With heaps of anticipation and despite the four-and-a-half-hour-long “carmageddon,” my daughter and I headed to Meralco Theater to see the opening night of the latest offering from Atlantis Theatrical, “Jersey Boys.” The Tony-winning musical has arrived in Manila, and I was very excited to see it.
I had previously seen “Jersey Boys” twice. The first time was in Las Vegas where one former leading man, Peter Saide, was playing Bob Gaudio.
The second time was in Singapore, along with my “God of Carnage” costars Menchu Lauchengco-Yulo, Art Acuña and Adrian Pang, when a touring production played at Marina Bay Sands. So, of course I was curious to see how this production would stack up.
First off, this isn’t a carbon copy of the official Broadway and touring productions. There are new sets (wonderfully designed by Faust Peneyra), new lighting by designer Driscoll Otto (assisted by Adam Honoré) and new staging by director Bobby Garcia.
However, the sound that everyone produces is of course by the book (with on-point music direction by Ceejay Javier), exactly the signature sound we expect to hear.
Casting the gentlemen that will be singing those incredible songs, as well as telling the story, needed to be strong actors and singers, Bobby found them in Nyoy Volante (Frankie Valli), Christian Bautista (Bob Gaudio), Nino Alejandro (Nick Massi) and Markki Stroem (Tommy de Vito).
This is probably the role Nyoy was meant to play, and he does it excellently. Without a snag in that Valli falsetto, he delivers a well-rounded, emotional performance without imitation or caricature.
Christian is in great voice, always long, lanky and handsome, but he has definitely grown—and grown up—since his Tony in “West Side Story.”
Nino is better-known as a rock singer with a strong tenor voice, but he switches gears here by singing bass. He also has that Jersey accent down.

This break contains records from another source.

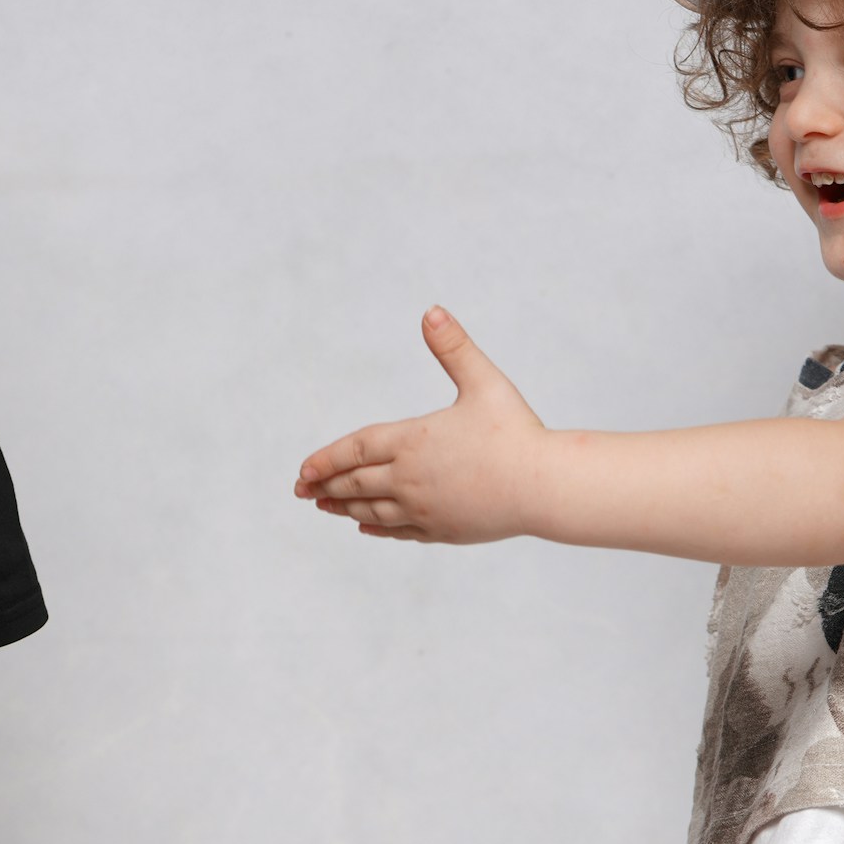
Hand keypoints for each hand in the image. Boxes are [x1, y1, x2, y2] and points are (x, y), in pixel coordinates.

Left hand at [296, 306, 545, 541]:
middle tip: (300, 489)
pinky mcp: (442, 531)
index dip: (327, 459)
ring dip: (345, 508)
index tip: (304, 469)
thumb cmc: (516, 433)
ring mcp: (425, 510)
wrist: (544, 487)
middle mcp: (411, 479)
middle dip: (326, 485)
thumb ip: (454, 349)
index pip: (357, 449)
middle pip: (357, 483)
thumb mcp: (484, 382)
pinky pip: (399, 530)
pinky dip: (378, 527)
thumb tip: (431, 312)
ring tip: (324, 506)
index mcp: (414, 441)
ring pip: (372, 510)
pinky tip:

However, I must reserve my biggest applause for Markki. He has always been great (I’ve watched him in “Next to Normal” and “Carrie,” both for Atlantis), but his Tommy transformed him. He was no longer a boy, but a man, cast in a challenging, commanding role. Thankfully, he was up for it, and is truly a revelation.
All the supporting roles were well-filled, too: Nelsito Gomez as Joe Pesci (yeah, that Joe Pesci) was incredibly funny; Mikkie Bradshaw-Volante as Frankie’s wife, Mary Delgado, was tough as nails one minute, and vulnerable the next; Yanah Laurel as Lorraine, the journalist Frankie falls in love with, is poised, smart and beautiful; Gianina Ocampo as Francine Valli broke my heart; and Jamie Wilson as Gyp de Carlo is such a charming mob man.
It pays to know that all of them, plus members of the talented ensemble, play a myriad of roles—and play them incredibly well!
The one issue I have with Meralco Theater is the sound. Sound designer Justin Stasiw did the best he could, but there were some glitches.
Body mics would unexpectedly be cut out, and that huge sound I would’ve wanted to hear from whenever the Seasons stood at a microphone wasn’t present (Bobby explained that when they would try to push things higher, it would result in uncomfortable feedback). However, in all the book scenes, dialogue was clear and didn’t sound overamplified, which I like.
All in all, “Jersey Boys” is a must-see! You’ll get excellent actor-singer-dancers giving the performances of their lives (I was pleasantly surprised to see the boys, who don’t normally dance, actually execute their choreography well). The standing ovations they have received thus far are all well-deserved. Come for the music, come for the story. You will not be disappointed.
Congratulations to the cast and crew of “Jersey Boys.”
(Warning: There is a lot of profanity, which can make more sensitive audiences uncomfortable. Don’t say you weren’t warned!)